Anatomy of a Giver
American Christians are the nation's most generous givers, but we aren't exactly sacrificing.
by Tim Stafford | posted 5/19/1997 12:00AM
Ask people their opinions and they will freely give them. Ask about money and you will get a more guarded response. Many Americans are downright secretive about what they do with their money. That secretiveness itself suggests that uncomfortable truths may be discovered by following the money.
Jesus thought so. He assessed people's lives less by what they said ("Why do you call me 'Lord, Lord' and do not do what I say?") than by how they responded to him and, in particular, by how they handled money. ("One thing you lack. Go, sell everything you have and give to the poor, and you will have treasure in heaven. Then come, follow me.") "Where your treasure is, there your heart will be also," Jesus predicted.
That is why I have been studying financial data—to try to listen to money talk about what kind of people we are. Particularly, I have tried to consider how Americans give money away. Charitable giving is as close as we can get to truly free financial behavior. You are not obligated to give (and lots of people don't). You aren't buying anything you need, like food or transportation or housing, or even anything you enjoy, like vacations or premium cable channels. You get nothing out of giving except the satisfaction of your soul. And so, giving shows something about a person's soul.
Rich Americans
I grew up with a mythology of American small-town life that included "the rich banker." In my child's mind, society was composed of scatterings of poor folks (usually across the tracks), a wide band of hard-working ordinary people, and a very few unusual individuals who were rich. The rich were different from you and me: they lived in a nicer house, wore better clothes, and most of all, didn't have to worry about the price of things.
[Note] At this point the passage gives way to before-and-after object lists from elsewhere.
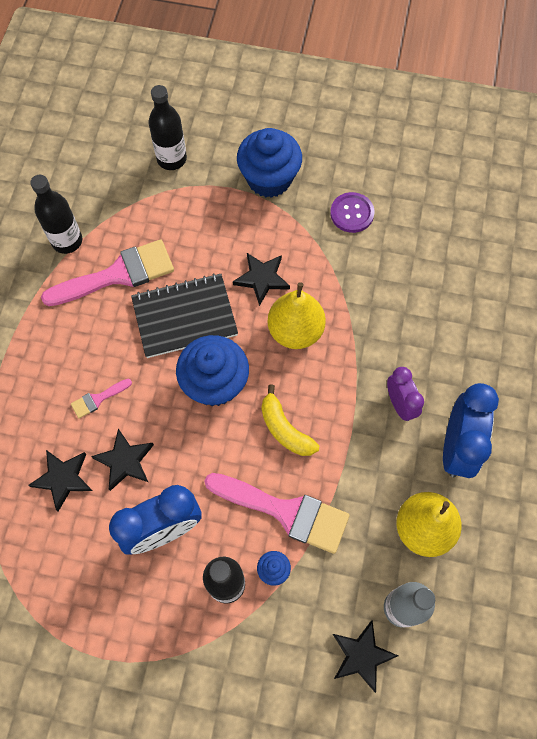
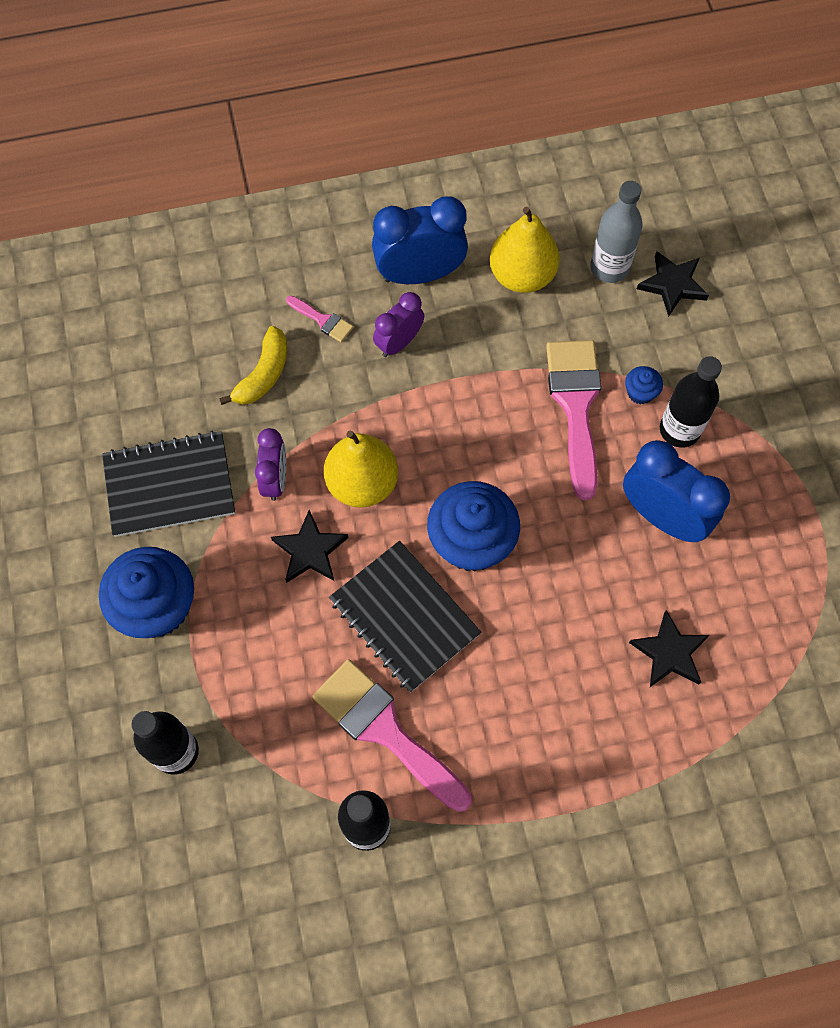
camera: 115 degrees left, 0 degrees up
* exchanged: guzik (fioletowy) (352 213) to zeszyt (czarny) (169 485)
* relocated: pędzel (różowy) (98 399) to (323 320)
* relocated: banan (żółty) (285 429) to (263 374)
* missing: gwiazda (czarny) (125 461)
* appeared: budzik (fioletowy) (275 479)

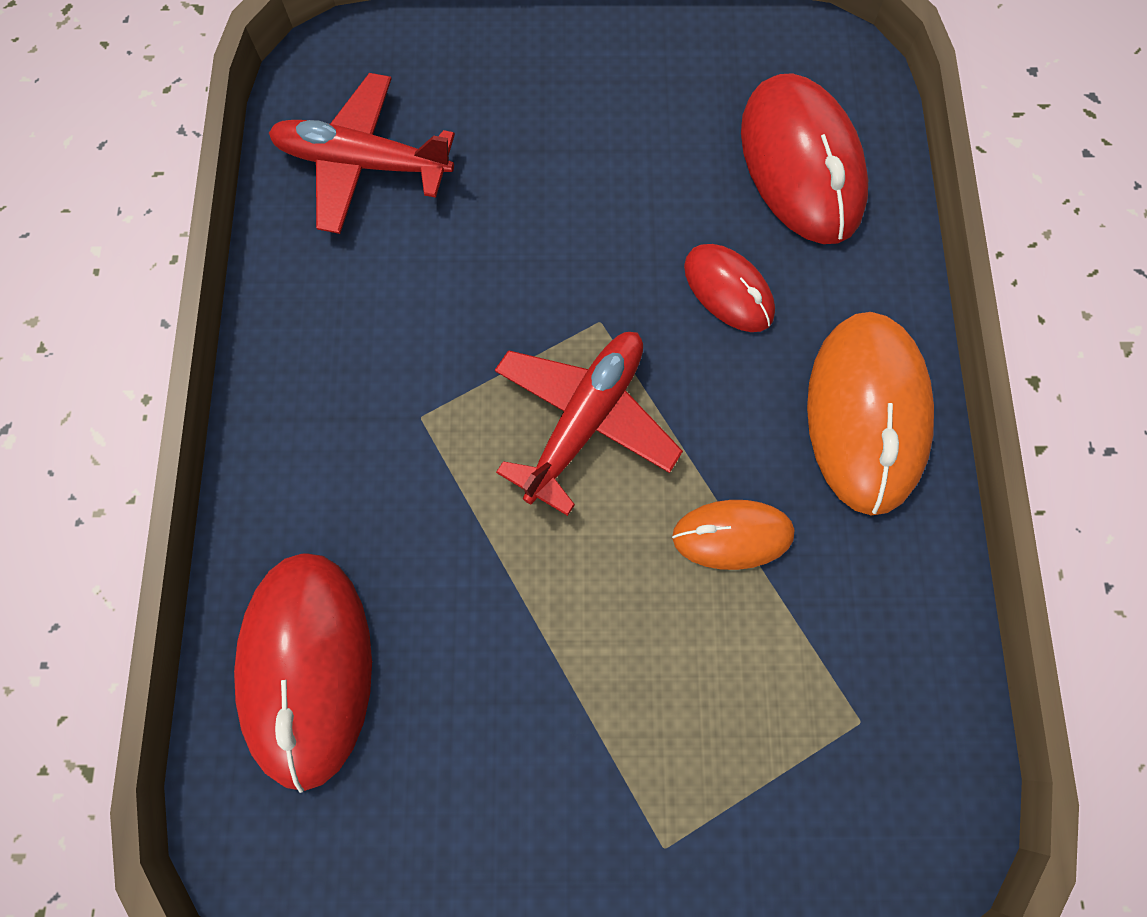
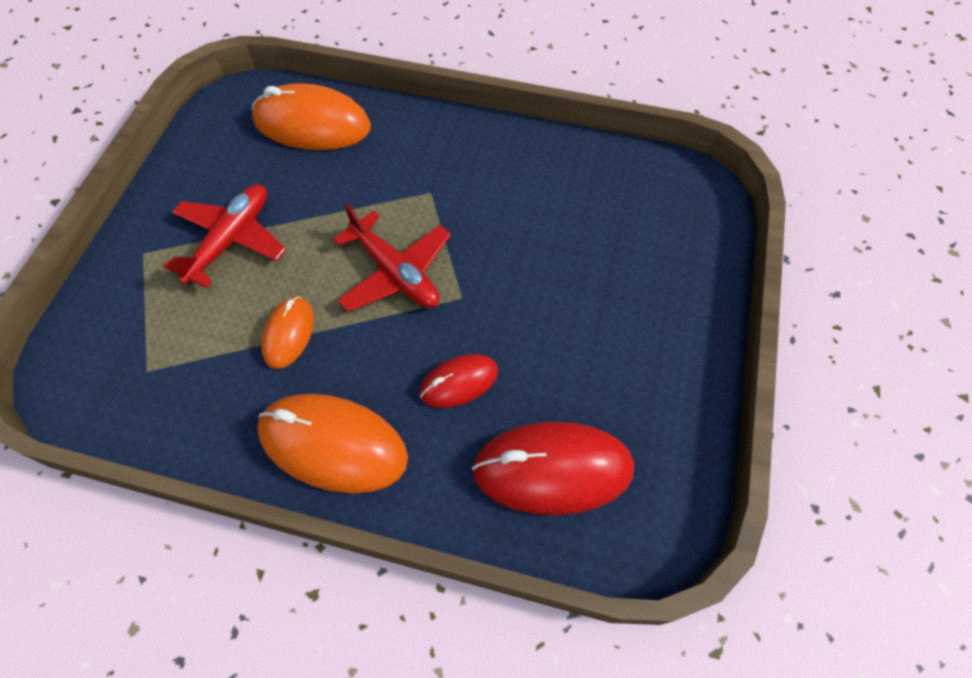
camera: 105 degrees right, 10 degrees down
* relocated: samolot (czerwony) (363 163) to (231 240)
* colour: myszka (czerwony) (307 668) to myszka (pomarańczowy) (312 124)

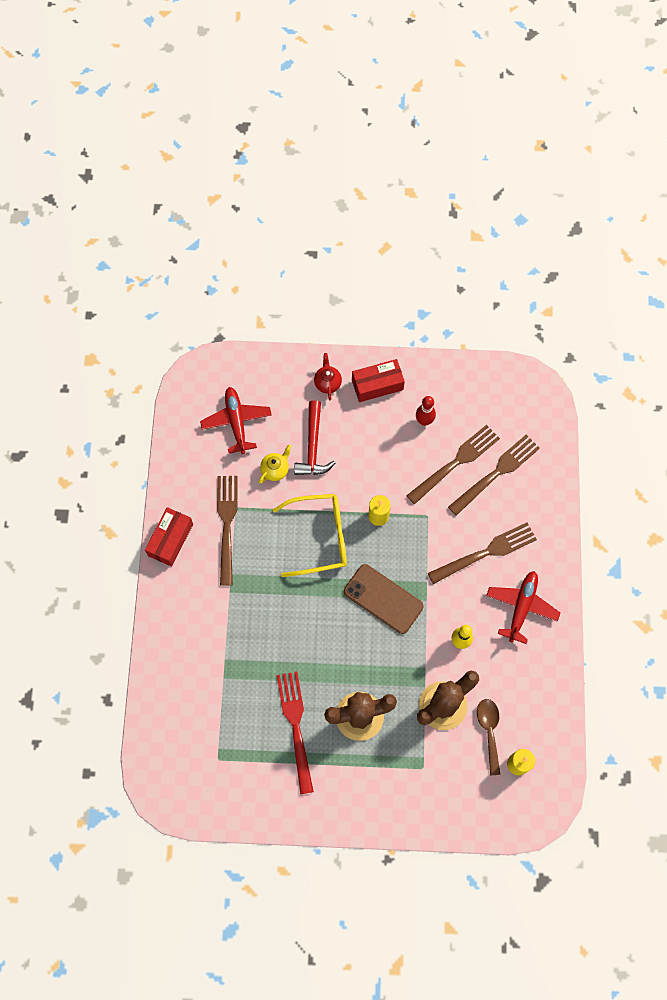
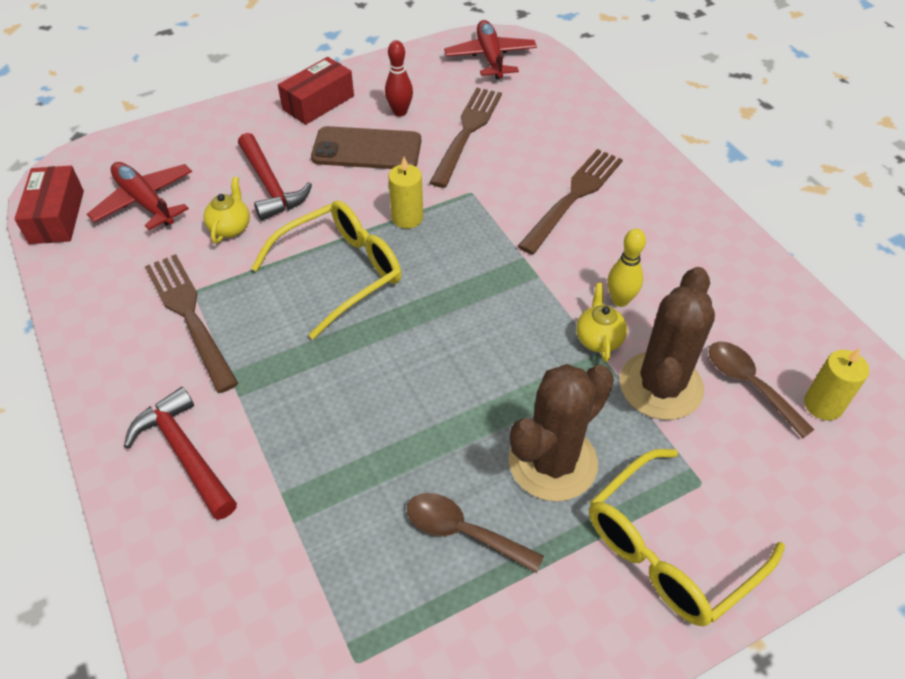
camera: 30 degrees left, 20 degrees down
* missing: imbryk (czerwony) (327 383)
* missing: widelec (brązowy) (496 473)
* relocated: pudełko (czerwony) (170 540) to (57 217)
* relocated: telefon (brązowy) (383 599) to (367 149)
* relocated: samolot (czerwony) (521 607) to (490 58)
* exchanged: widelec (czerwony) (296 727) to łyżka (brązowy) (462 532)
* appeared: imbryk (żółty) (598 339)
* appeared: młotek (czerwony) (184 453)
* appeared: okulary (żółty) (668 550)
As a child I understood that there were good rich people and bad rich people, and the difference was generosity. I never knew whether a neighboring carpenter or a farmer was particularly charitable. With ordinary people, generosity or stinginess didn't stand out much. Yet people talked about generous rich people with respect and appreciation. Stingy and grasping rich people, however, like Old Man Potter in It's a Wonderful Life, were scorned.
Guess what? We have become the rich bankers. Compared to most of the rest of the world, ordinary Americans have an abundance. Compared to our own grandparents, we are rich. Sylvia and John Ronsvalle, who have spent years studying church finances, compute that the average American today earns almost four times what the average American earned in 1921, after adjusting for inflation and taxes. Real incomes have nearly doubled just since the late 1950s. Today's ordinary middle-class citizens live like the rich banker in their grandparents' town. We wear better clothes. We own bigger houses (with more closets to put things in). We eat out at restaurants.
How generous are we with our new riches? By comparison with other nations, Americans are very generous. "Total giving to charitable organizations of all kinds, both in absolute figures and as a proportion of income, is higher in the United States than in virtually any other advanced industrial society," writes Robert Wuthnow in God and Mammon in America. (The only possible exception is Israel.)
We have been generous because of our riches, no doubt, but also because of our unique American approach to giving. American colonists reacted against the European system of involuntary tithes. They proposed something new: that churches and charitable institutions be sustained entirely by voluntary gifts. This perilous approach has produced uniquely strong charitable institutions, and a peculiar charitable instinct. It is doubtful that a middle-class European, concerned about health care, would think to respond by giving a donation to a hospital. In America, voluntary giving has long been a major alternative to government action, supporting, for example, some of our best universities and hospitals. We have a thriving independent sector in education, health care, social welfare, the arts, environmental causes, and, of course, in religion.